● **WORK INSTRUCTION**: Return all lines of the data in which the string "Approval" occurs.

● **DATA SUPPLIED**:
Content starts
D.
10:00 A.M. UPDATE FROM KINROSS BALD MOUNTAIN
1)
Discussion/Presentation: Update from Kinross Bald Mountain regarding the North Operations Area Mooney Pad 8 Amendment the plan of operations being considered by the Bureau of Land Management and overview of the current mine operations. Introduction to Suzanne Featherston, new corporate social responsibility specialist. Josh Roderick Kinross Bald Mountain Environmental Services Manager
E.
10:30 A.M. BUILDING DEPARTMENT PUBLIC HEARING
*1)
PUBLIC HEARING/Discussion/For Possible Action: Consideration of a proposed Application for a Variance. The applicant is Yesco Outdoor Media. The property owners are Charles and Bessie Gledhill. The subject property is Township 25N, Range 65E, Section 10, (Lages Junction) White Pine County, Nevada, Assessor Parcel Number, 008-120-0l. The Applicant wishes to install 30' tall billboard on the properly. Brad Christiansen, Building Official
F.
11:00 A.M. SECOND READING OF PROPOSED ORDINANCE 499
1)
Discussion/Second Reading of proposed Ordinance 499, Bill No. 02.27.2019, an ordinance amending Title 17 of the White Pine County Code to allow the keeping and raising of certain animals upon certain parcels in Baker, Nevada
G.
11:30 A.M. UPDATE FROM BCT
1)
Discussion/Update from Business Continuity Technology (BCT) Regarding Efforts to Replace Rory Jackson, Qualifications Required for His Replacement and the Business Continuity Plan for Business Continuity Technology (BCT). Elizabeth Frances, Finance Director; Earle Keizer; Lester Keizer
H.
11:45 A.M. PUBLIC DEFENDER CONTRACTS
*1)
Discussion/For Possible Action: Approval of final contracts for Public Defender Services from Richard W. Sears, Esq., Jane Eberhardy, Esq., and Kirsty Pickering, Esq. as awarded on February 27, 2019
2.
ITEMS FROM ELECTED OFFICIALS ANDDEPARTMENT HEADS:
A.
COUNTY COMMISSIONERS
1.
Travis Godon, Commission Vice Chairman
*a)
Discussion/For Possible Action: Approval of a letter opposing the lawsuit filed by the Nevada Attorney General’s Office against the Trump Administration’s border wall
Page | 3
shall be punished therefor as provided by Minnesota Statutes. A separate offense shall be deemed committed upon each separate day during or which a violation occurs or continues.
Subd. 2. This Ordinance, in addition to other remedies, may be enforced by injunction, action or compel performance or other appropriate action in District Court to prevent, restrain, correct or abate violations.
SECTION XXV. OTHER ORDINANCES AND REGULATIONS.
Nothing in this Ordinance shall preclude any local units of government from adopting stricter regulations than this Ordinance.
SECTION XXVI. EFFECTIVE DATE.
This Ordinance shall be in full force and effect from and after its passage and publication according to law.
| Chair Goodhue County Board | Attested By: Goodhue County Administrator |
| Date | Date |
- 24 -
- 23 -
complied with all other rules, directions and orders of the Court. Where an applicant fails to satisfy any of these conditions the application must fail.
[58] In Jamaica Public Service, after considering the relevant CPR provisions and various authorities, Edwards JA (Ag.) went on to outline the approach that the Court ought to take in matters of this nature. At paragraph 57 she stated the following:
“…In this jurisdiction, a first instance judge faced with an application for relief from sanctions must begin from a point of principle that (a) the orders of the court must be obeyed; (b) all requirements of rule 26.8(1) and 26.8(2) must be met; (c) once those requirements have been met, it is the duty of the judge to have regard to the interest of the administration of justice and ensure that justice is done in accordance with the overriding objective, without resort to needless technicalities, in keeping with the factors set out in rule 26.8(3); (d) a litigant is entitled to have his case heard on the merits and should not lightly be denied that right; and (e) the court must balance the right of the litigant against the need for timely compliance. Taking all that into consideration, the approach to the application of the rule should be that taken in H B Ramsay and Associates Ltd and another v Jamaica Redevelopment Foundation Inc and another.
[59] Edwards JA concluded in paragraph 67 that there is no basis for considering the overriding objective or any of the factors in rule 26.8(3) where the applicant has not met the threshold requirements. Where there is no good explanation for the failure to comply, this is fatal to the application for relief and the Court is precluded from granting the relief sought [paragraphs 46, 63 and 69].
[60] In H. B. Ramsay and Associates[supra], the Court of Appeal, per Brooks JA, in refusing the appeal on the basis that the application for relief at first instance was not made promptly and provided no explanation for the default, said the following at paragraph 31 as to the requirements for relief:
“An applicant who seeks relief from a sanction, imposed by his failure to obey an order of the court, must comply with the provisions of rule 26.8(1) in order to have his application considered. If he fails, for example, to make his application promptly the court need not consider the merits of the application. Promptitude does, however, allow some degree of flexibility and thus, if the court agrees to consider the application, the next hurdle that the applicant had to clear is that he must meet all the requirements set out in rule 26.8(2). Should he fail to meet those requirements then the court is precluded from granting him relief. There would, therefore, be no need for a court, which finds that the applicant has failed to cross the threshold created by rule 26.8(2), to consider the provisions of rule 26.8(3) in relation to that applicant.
Content ends
● **ANSWER TO THIS PROBLEM**:
Discussion/For Possible Action: Approval of final contracts for Public Defender Services from Richard W. Sears, Esq., Jane Eberhardy, Esq., and Kirsty Pickering, Esq. as awarded on February 27, 2019
Discussion/For Possible Action: Approval of a letter opposing the lawsuit filed by the Nevada Attorney General’s Office against the Trump Administration’s border wall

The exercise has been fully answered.